### Provided passage

Emma Graf (October 11, 1865 – November 22, 1926) was a Swiss historian, teacher, and campaigner for women's suffrage in Switzerland.

==Early life and education==
Emma Graf was the daughter of a hardware store manager and an innkeeper. She was apprenticed as a linen maid. With the financial support of her aunt, Graf began studying to become a teacher at the pedagogical seminary in Hindelbank. She attended courses in history, German language, and literature at the University of Bern. In 1903, she published her thesis entitled Rahel Varnhagen und die Romantik (Rahel Varnhagen and Romanticism in French) and obtained her doctorate.

==Career==
In 1904, she became editor of the Journal des institutrices. As head of the Swiss Association of Schoolteachers, she campaigned for better training, working conditions, and pay for schoolteachers. In 1907, Graf became the first associate professor in Switzerland.

She participated in the feminist movement and fought for legal and political equality for women. In 1912, she joined the Bernese Association for Women's Suffrage and became its president. Thanks to her campaign, in 1917, the communes of the Canton of Bern granted women the passive right to vote in municipal affairs.

In 1915/16, she co-initiated the collection of donations for sick soldiers and their families. In 1915, she founded the Swiss Women's Yearbook in three languages, editing the first five volumes. The publication's aim was to bear witness to the work and aspirations of Swiss women. In 1921, she was elected president of the Second Congrès suisse pour les intérêts féminins (Swiss National Congress for Women's Interests) in Geneva, where the economic, social, and family tasks of Swiss women were discussed.

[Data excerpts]

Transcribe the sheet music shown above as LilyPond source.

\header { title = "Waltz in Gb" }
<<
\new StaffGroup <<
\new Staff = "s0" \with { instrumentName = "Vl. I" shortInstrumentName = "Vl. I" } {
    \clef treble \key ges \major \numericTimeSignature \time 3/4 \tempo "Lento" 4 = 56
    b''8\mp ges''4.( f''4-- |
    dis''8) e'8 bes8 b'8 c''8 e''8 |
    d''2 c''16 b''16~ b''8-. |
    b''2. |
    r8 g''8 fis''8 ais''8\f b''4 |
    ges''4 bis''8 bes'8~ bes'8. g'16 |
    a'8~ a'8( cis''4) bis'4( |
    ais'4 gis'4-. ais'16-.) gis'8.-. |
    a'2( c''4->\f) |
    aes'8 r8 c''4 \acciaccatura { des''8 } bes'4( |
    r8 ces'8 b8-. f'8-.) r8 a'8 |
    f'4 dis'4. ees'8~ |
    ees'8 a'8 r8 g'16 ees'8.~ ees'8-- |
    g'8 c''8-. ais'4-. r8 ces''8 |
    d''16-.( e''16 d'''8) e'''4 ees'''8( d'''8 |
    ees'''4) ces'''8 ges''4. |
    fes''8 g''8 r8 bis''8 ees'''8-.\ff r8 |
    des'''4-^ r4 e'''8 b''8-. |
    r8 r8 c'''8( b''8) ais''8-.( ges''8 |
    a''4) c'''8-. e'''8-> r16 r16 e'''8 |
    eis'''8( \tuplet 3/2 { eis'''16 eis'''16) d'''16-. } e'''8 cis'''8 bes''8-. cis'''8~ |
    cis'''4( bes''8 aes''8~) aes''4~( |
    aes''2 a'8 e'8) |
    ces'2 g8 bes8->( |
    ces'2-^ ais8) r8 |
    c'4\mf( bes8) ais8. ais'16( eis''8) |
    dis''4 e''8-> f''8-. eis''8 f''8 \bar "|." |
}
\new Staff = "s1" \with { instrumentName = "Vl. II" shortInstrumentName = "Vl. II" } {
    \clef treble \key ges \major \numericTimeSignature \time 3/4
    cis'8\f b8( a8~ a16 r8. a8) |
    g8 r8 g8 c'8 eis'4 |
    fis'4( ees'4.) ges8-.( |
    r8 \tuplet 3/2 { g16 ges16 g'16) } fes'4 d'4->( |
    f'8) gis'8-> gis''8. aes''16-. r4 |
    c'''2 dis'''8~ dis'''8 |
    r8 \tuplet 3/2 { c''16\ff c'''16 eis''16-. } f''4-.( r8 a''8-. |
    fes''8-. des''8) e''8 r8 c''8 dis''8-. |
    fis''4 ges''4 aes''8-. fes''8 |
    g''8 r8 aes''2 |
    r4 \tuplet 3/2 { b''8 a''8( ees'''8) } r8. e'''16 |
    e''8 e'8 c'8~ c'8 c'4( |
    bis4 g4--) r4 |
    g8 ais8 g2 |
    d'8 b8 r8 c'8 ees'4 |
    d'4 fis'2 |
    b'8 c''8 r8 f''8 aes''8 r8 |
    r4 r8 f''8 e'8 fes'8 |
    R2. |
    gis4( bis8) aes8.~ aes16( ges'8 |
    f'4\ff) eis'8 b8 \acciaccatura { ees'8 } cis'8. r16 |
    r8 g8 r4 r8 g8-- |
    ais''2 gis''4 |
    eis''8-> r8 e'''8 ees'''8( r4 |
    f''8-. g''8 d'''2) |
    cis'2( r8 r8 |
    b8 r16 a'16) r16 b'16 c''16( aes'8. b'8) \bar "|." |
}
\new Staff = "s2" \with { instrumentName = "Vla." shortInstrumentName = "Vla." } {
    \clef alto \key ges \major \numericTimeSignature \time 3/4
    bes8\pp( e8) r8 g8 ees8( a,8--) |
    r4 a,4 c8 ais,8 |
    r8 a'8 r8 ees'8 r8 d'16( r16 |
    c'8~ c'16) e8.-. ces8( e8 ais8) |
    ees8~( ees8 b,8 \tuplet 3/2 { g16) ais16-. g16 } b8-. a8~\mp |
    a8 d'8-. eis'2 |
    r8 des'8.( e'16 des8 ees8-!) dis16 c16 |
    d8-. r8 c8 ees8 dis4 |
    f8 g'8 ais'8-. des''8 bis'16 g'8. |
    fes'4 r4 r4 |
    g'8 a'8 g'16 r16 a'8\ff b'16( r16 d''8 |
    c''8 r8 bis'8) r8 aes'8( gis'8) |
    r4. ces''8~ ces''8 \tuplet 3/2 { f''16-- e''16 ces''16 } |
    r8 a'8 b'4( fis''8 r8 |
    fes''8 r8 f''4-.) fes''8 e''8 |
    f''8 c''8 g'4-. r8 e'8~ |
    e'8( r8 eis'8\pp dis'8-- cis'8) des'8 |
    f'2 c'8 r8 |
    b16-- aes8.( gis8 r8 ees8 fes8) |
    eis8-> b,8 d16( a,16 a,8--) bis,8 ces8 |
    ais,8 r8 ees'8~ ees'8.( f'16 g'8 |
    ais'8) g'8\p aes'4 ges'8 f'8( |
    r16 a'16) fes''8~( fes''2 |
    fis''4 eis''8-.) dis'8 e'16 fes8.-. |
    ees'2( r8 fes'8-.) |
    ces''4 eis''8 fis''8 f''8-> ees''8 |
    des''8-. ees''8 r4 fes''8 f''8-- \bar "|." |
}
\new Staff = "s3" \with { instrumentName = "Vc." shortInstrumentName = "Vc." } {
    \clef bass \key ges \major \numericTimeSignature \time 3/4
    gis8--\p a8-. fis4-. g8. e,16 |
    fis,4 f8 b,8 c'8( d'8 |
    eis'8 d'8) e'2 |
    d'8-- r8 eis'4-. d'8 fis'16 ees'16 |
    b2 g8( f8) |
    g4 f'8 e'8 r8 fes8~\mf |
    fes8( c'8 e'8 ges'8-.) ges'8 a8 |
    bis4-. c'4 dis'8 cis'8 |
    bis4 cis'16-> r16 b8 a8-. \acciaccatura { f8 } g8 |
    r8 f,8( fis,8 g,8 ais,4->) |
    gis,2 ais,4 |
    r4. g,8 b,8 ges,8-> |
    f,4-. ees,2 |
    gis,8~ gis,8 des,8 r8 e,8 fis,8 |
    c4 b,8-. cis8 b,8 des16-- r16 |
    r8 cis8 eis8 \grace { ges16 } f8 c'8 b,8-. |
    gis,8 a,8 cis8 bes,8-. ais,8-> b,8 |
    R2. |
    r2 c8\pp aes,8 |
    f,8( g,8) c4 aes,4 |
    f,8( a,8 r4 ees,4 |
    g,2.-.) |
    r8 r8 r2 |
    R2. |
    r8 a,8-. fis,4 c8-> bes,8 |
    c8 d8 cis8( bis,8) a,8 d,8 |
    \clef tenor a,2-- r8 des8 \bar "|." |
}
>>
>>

### Task details
Copy the Emma Graf passage word for word from "Emma Graf (October" to "obtained her doctorate.".

### Task output
Emma Graf (October 11, 1865 – November 22, 1926) was a Swiss historian, teacher, and campaigner for women's suffrage in Switzerland.

==Early life and education==
Emma Graf was the daughter of a hardware store manager and an innkeeper. She was apprenticed as a linen maid. With the financial support of her aunt, Graf began studying to become a teacher at the pedagogical seminary in Hindelbank. She attended courses in history, German language, and literature at the University of Bern. In 1903, she published her thesis entitled Rahel Varnhagen und die Romantik (Rahel Varnhagen and Romanticism in French) and obtained her doctorate.